_What you have to do_
Retype the records in full, and please keep the pictures out of the copy.

_Recorded information_
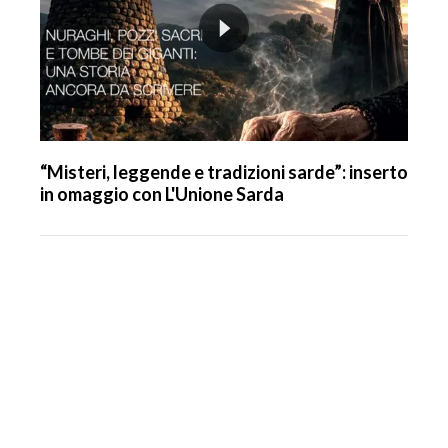
“Misteri, leggende e tradizioni sarde”: inserto
in omaggio con L'Unione Sarda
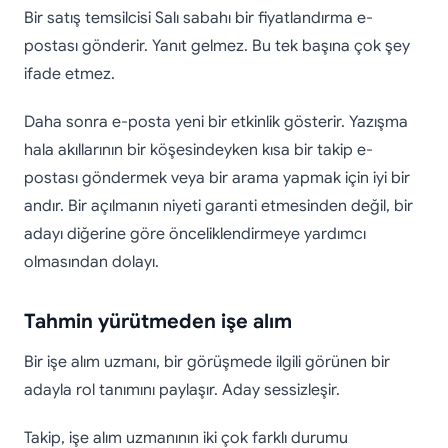
Bir satış temsilcisi Salı sabahı bir fiyatlandırma e-
postası gönderir. Yanıt gelmez. Bu tek başına çok şey
ifade etmez.
Daha sonra e-posta yeni bir etkinlik gösterir. Yazışma
hala akıllarının bir köşesindeyken kısa bir takip e-
postası göndermek veya bir arama yapmak için iyi bir
andır. Bir açılmanın niyeti garanti etmesinden değil, bir
adayı diğerine göre önceliklendirmeye yardımcı
olmasından dolayı.
Tahmin yürütmeden işe alım
Bir işe alım uzmanı, bir görüşmede ilgili görünen bir
adayla rol tanımını paylaşır. Aday sessizleşir.
Takip, işe alım uzmanının iki çok farklı durumu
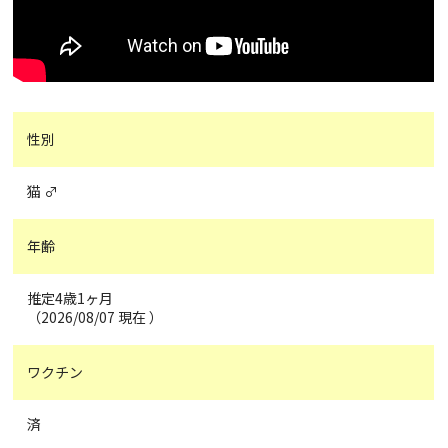
性別
猫 ♂
年齢
推定4歳1ヶ月
（2026/08/07 現在 ）
ワクチン
済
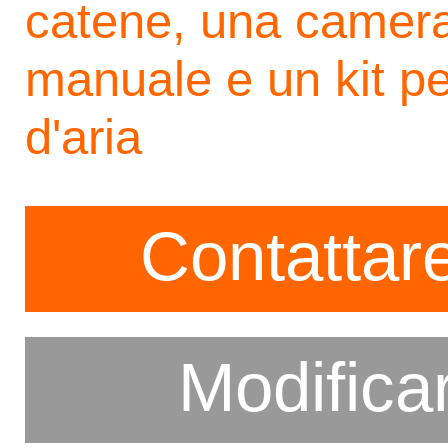
catene, una camera
manuale e un kit p
d'aria
Contattare
Modifica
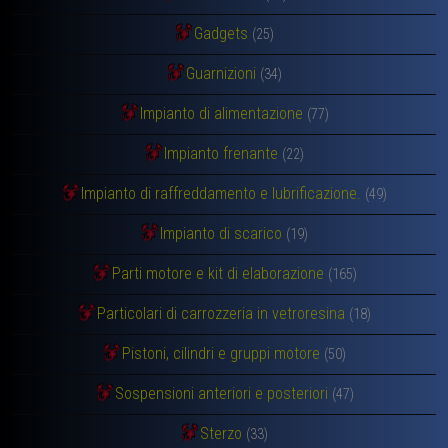
Gadgets
(25)
Guarnizioni
(34)
Impianto di alimentazione
(77)
Impianto frenante
(22)
Impianto di raffreddamento e lubrificazione.
(49)
Impianto di scarico
(19)
Parti motore e kit di elaborazione
(165)
Particolari di carrozzeria in vetroresina
(18)
Pistoni, cilindri e gruppi motore
(50)
Sospensioni anteriori e posteriori
(47)
Sterzo
(33)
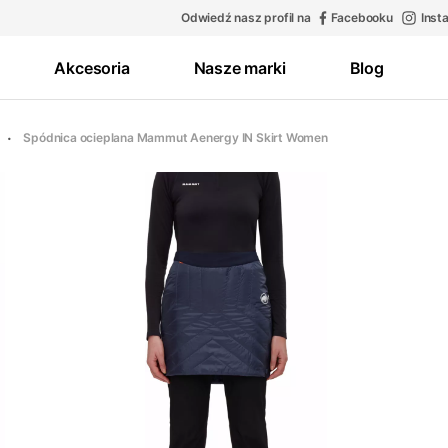
Odwiedź nasz profil na
Facebooku
Inst
Akcesoria
Nasze marki
Blog
Spódnica ocieplana Mammut Aenergy IN Skirt Women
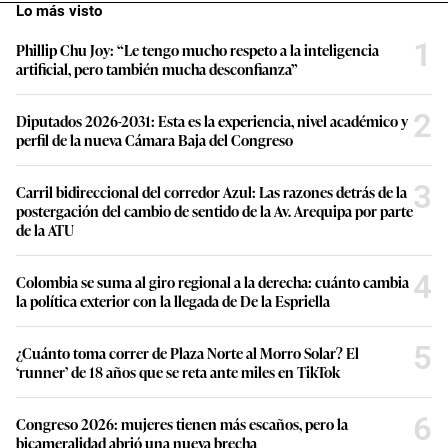
Lo más visto
1
Phillip Chu Joy: “Le tengo mucho respeto a la inteligencia
artificial, pero también mucha desconfianza”
2
Diputados 2026-2031: Esta es la experiencia, nivel académico y
perfil de la nueva Cámara Baja del Congreso
3
Carril bidireccional del corredor Azul: Las razones detrás de la
postergación del cambio de sentido de la Av. Arequipa por parte
de la ATU
4
Colombia se suma al giro regional a la derecha: cuánto cambia
la política exterior con la llegada de De la Espriella
5
¿Cuánto toma correr de Plaza Norte al Morro Solar? El
‘runner’ de 18 años que se reta ante miles en TikTok
6
Congreso 2026: mujeres tienen más escaños, pero la
bicameralidad abrió una nueva brecha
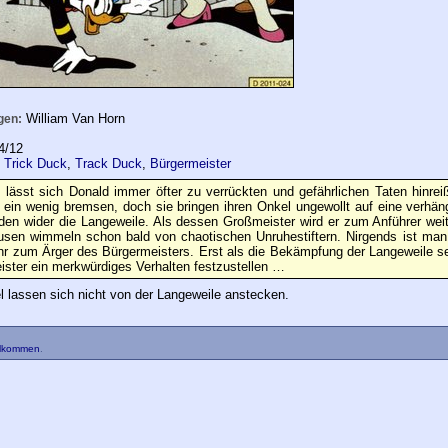
William Van Horn
gen:
4/12
,
Trick Duck
,
Track Duck
,
Bürgermeister
lässt sich Donald immer öfter zu verrückten und gefährlichen Taten hinrei
ur ein wenig bremsen, doch sie bringen ihren Onkel ungewollt auf eine verhän
n wider die Langeweile. Als dessen Großmeister wird er zum Anführer weite
usen wimmeln schon bald von chaotischen Unruhestiftern. Nirgends ist ma
hr zum Ärger des Bürgermeisters. Erst als die Bekämpfung der Langeweile se
ister ein merkwürdiges Verhalten festzustellen …
l lassen sich nicht von der Langeweile anstecken.
llkommen
.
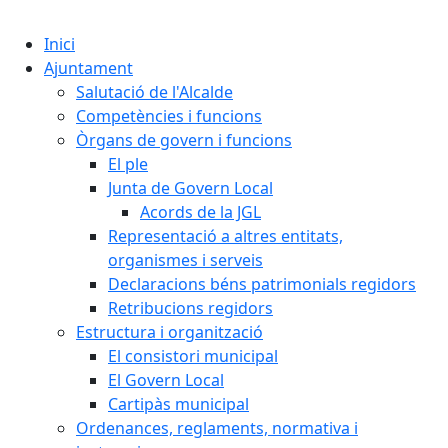
Cercar:
Inici
Ajuntament
Salutació de l'Alcalde
Competències i funcions
Òrgans de govern i funcions
El ple
Junta de Govern Local
Acords de la JGL
Representació a altres entitats,
organismes i serveis
Declaracions béns patrimonials regidors
Retribucions regidors
Estructura i organització
El consistori municipal
El Govern Local
Cartipàs municipal
Ordenances, reglaments, normativa i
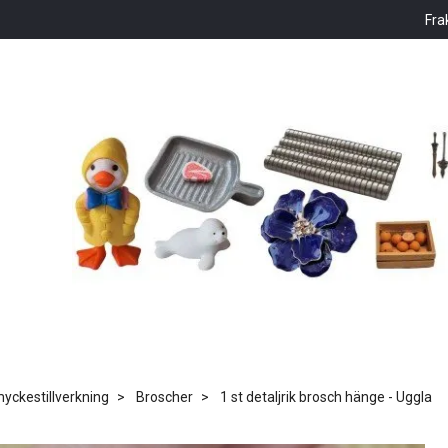
Fra
ckestillverkning
Broscher
1 st detaljrik brosch hänge - Uggla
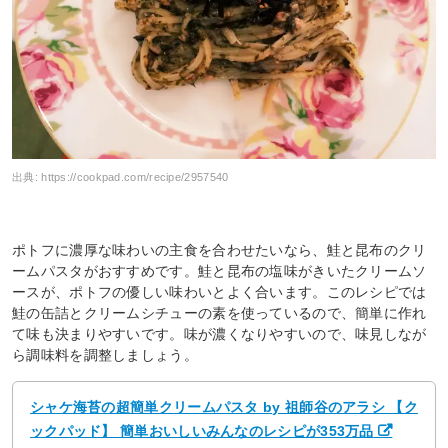
出典:
https://cookpad.com/recipe/2957540
ポトフに濃厚な味わいの主食を合わせたいなら、鮭と昆布のクリ
ームパスタがおすすめです。鮭と昆布の塩味がきいたクリームソ
ースが、ポトフの優しい味わいとよく合います。このレシピでは
鮭の缶詰とクリームシチューの素を使っているので、簡単に作れ
て味も決まりやすいです。味が濃くなりやすいので、味見しなが
ら調味料を調整しましょう。
シャケ海苔の超簡単クリームパスタ by 祖師谷のアラシ 【ク
ックパッド】 簡単おいしいみんなのレシピが353万品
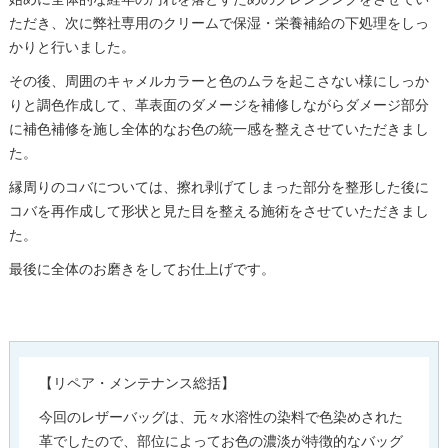
始めに全体的な経年の汚れを落とすためのクレンジングをさせてい
ただき、次に弊社専用のクリームで保湿・栄養補給の下処理をしっ
かりと行いました。
その後、周囲のキャメルカラーと色のムラを起こさない様にしっか
りと調色作成して、革表面のダメージを補修しながらダメージ部分
に補色補修を施し全体的なお色の統一感を整えさせていただきまし
た。
縁周りのコバについては、擦れ剥げてしまった部分を整形した後に
コバを再作成して形状と見た目を整える施術をさせていただきまし
た。
最後に全体のお磨きをしてお仕上げです。
【リペア・メンテナンス総括】
今回のレザーバッグは、元々水溶性の染料で色染めされた
革でしたので、部位によってお色の濃淡が特徴的なバッグ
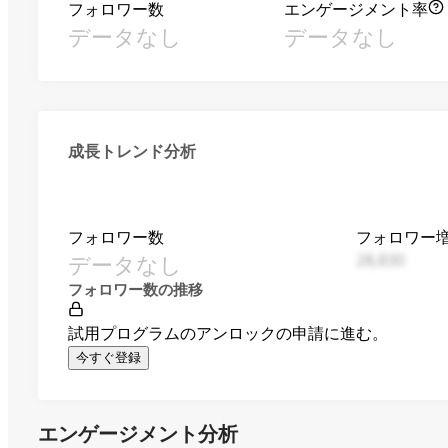
フォロワー数
エンゲージメント率
データなし
データなし
成長トレンド分析
フォロワー数
フォロワー
データなし
28,830
フォロワー数の推移
試用プログラムのアンロックの申請に進む。
今すぐ登録
エンゲージメント分析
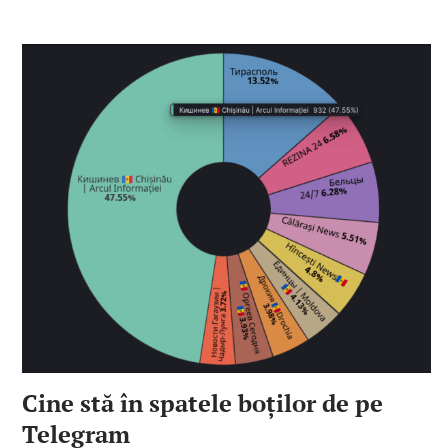
Cine stă în spatele boților de pe
Telegram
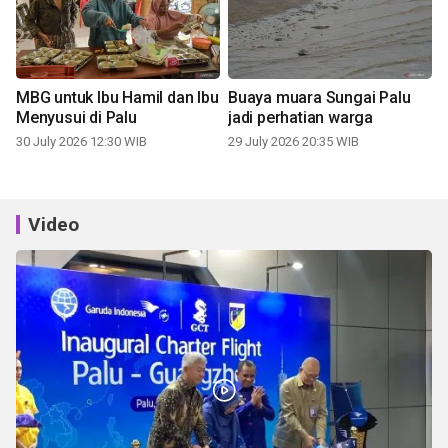
MBG untuk Ibu Hamil dan Ibu
Buaya muara Sungai Palu
Menyusui di Palu
jadi perhatian warga
30 July 2026 12:30 WIB
29 July 2026 20:35 WIB
Video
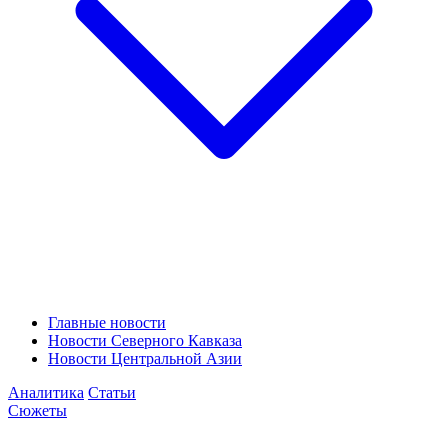
Главные новости
Новости Северного Кавказа
Новости Центральной Азии
Аналитика
Статьи
Сюжеты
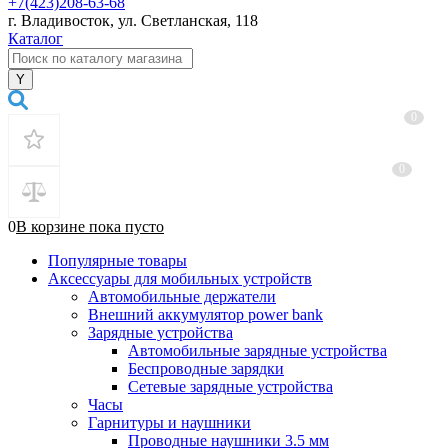
+7(423)208-63-68
г. Владивосток, ул. Светланская, 118
Каталог
0
0
0
В корзине
пока
пусто
Популярные товары
Аксессуары для мобильных устройств
Автомобильные держатели
Внешний аккумулятор power bank
Зарядные устройства
Автомобильные зарядные устройства
Беспроводные зарядки
Сетевые зарядные устройства
Часы
Гарнитуры и наушники
Проводные наушники 3.5 мм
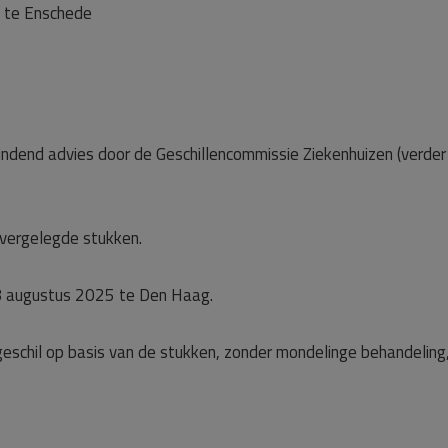
 te Enschede
 bindend advies door de Geschillencommissie Ziekenhuizen (verder
vergelegde stukken.
8 augustus 2025 te Den Haag.
geschil op basis van de stukken, zonder mondelinge behandeling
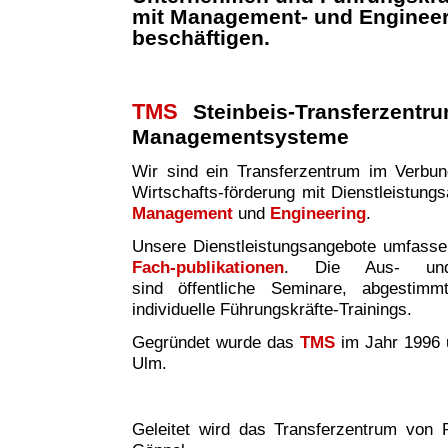
mit Management- und Enginee
beschäftigen.
TMS
Steinbeis-Transferzentr
Managementsysteme
Wir sind ei
n
Transferzentrum im Verbund 
Wirtschafts-förderung mit Dienstleistung
Management
und
Engineering
.
Unsere Dienstleistungsangebote umfass
Fach-publikationen
. Die Aus- und W
sind
öffentliche Seminare, abgestim
individuelle Führungskräfte-Trainings.
Gegründet wurde das
TMS
im Jahr 1996 
Ulm.
Geleitet wird das Transferzentrum von P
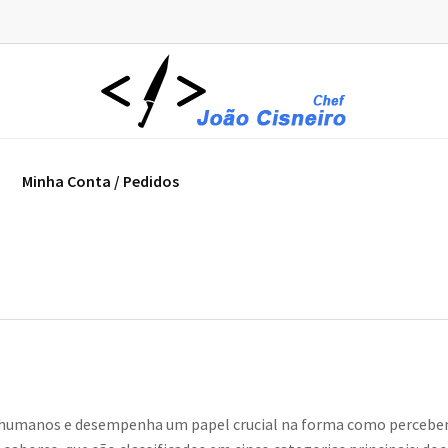
Minha Conta / Pedidos
s humanos e desempenha um papel crucial na forma como percebe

_Answer for this exercise_
“Misteri, leggende e tradizioni sarde”: inserto
in omaggio con L'Unione Sarda
Bir satış temsilcisi Salı sabahı bir fiyatlandırma e-
postası gönderir. Yanıt gelmez. Bu tek başına çok şey
ifade etmez.
Daha sonra e-posta yeni bir etkinlik gösterir. Yazışma
hala akıllarının bir köşesindeyken kısa bir takip e-
postası göndermek veya bir arama yapmak için iyi bir
andır. Bir açılmanın niyeti garanti etmesinden değil, bir
adayı diğerine göre önceliklendirmeye yardımcı
olmasından dolayı.
Tahmin yürütmeden işe alım
Bir işe alım uzmanı, bir görüşmede ilgili görünen bir
adayla rol tanımını paylaşır. Aday sessizleşir.
Takip, işe alım uzmanının iki çok farklı durumu
性別
猫 ♂
年齢
推定4歳1ヶ月
（2026/08/07 現在 ）
ワクチン
済
catene, una camera
manuale e un kit p
d'aria
Contattare
Modifica
Gadgets
(25)
Guarnizioni
(34)
Impianto di alimentazione
(77)
Impianto frenante
(22)
Impianto di raffreddamento e lubrificazione.
(49)
Impianto di scarico
(19)
Parti motore e kit di elaborazione
(165)
Particolari di carrozzeria in vetroresina
(18)
Pistoni, cilindri e gruppi motore
(50)
Sospensioni anteriori e posteriori
(47)
Sterzo
(33)
Odwiedź nasz profil na
Facebooku
Inst
Akcesoria
Nasze marki
Blog
Spódnica ocieplana Mammut Aenergy IN Skirt Women
Lo más visto
1
Phillip Chu Joy: “Le tengo mucho respeto a la inteligencia
artificial, pero también mucha desconfianza”
2
Diputados 2026-2031: Esta es la experiencia, nivel académico y
perfil de la nueva Cámara Baja del Congreso
3
Carril bidireccional del corredor Azul: Las razones detrás de la
postergación del cambio de sentido de la Av. Arequipa por parte
de la ATU
4
Colombia se suma al giro regional a la derecha: cuánto cambia
la política exterior con la llegada de De la Espriella
5
¿Cuánto toma correr de Plaza Norte al Morro Solar? El
‘runner’ de 18 años que se reta ante miles en TikTok
6
Congreso 2026: mujeres tienen más escaños, pero la
bicameralidad abrió una nueva brecha
William Van Horn
gen:
4/12
,
Trick Duck
,
Track Duck
,
Bürgermeister
lässt sich Donald immer öfter zu verrückten und gefährlichen Taten hinrei
ur ein wenig bremsen, doch sie bringen ihren Onkel ungewollt auf eine verhän
n wider die Langeweile. Als dessen Großmeister wird er zum Anführer weite
usen wimmeln schon bald von chaotischen Unruhestiftern. Nirgends ist ma
hr zum Ärger des Bürgermeisters. Erst als die Bekämpfung der Langeweile se
ister ein merkwürdiges Verhalten festzustellen …
l lassen sich nicht von der Langeweile anstecken.
llkommen
.
Cercar:
Inici
Ajuntament
Salutació de l'Alcalde
Competències i funcions
Òrgans de govern i funcions
El ple
Junta de Govern Local
Acords de la JGL
Representació a altres entitats,
organismes i serveis
Declaracions béns patrimonials regidors
Retribucions regidors
Estructura i organització
El consistori municipal
El Govern Local
Cartipàs municipal
Ordenances, reglaments, normativa i
Fra
ckestillverkning
Broscher
1 st detaljrik brosch hänge - Uggla
出典:
https://cookpad.com/recipe/2957540
ポトフに濃厚な味わいの主食を合わせたいなら、鮭と昆布のクリ
ームパスタがおすすめです。鮭と昆布の塩味がきいたクリームソ
ースが、ポトフの優しい味わいとよく合います。このレシピでは
鮭の缶詰とクリームシチューの素を使っているので、簡単に作れ
て味も決まりやすいです。味が濃くなりやすいので、味見しなが
ら調味料を調整しましょう。
シャケ海苔の超簡単クリームパスタ by 祖師谷のアラシ 【ク
ックパッド】 簡単おいしいみんなのレシピが353万品
始めに全体的な経年の汚れを落とすためのクレンジングをさせてい
ただき、次に弊社専用のクリームで保湿・栄養補給の下処理をしっ
かりと行いました。
その後、周囲のキャメルカラーと色のムラを起こさない様にしっか
りと調色作成して、革表面のダメージを補修しながらダメージ部分
に補色補修を施し全体的なお色の統一感を整えさせていただきまし
た。
縁周りのコバについては、擦れ剥げてしまった部分を整形した後に
コバを再作成して形状と見た目を整える施術をさせていただきまし
た。
最後に全体のお磨きをしてお仕上げです。
【リペア・メンテナンス総括】
今回のレザーバッグは、元々水溶性の染料で色染めされた
革でしたので、部位によってお色の濃淡が特徴的なバッグ
フォロワー数
エンゲージメント率
データなし
データなし
成長トレンド分析
フォロワー数
フォロワー
データなし
28,830
フォロワー数の推移
試用プログラムのアンロックの申請に進む。
今すぐ登録
エンゲージメント分析
Cine stă în spatele boților de pe
Telegram
MBG untuk Ibu Hamil dan Ibu
Buaya muara Sungai Palu
Menyusui di Palu
jadi perhatian warga
30 July 2026 12:30 WIB
29 July 2026 20:35 WIB
Video
Главные новости
Новости Северного Кавказа
Новости Центральной Азии
Аналитика
Статьи
Сюжеты
+7(423)208-63-68
г. Владивосток, ул. Светланская, 118
Каталог
0
0
0
В корзине
пока
пусто
Популярные товары
Аксессуары для мобильных устройств
Автомобильные держатели
Внешний аккумулятор power bank
Зарядные устройства
Автомобильные зарядные устройства
Беспроводные зарядки
Сетевые зарядные устройства
Часы
Гарнитуры и наушники
Проводные наушники 3.5 мм
 te Enschede
 bindend advies door de Geschillencommissie Ziekenhuizen (verder
vergelegde stukken.
8 augustus 2025 te Den Haag.
geschil op basis van de stukken, zonder mondelinge behandeling
mit Management- und Enginee
beschäftigen.
TMS
Steinbeis-Transferzentr
Managementsysteme
Wir sind ei
n
Transferzentrum im Verbund 
Wirtschafts-förderung mit Dienstleistung
Management
und
Engineering
.
Unsere Dienstleistungsangebote umfass
Fach-publikationen
. Die Aus- und W
sind
öffentliche Seminare, abgestim
individuelle Führungskräfte-Trainings.
Gegründet wurde das
TMS
im Jahr 1996 
Ulm.
Geleitet wird das Transferzentrum von P
Minha Conta / Pedidos
s humanos e desempenha um papel crucial na forma como percebe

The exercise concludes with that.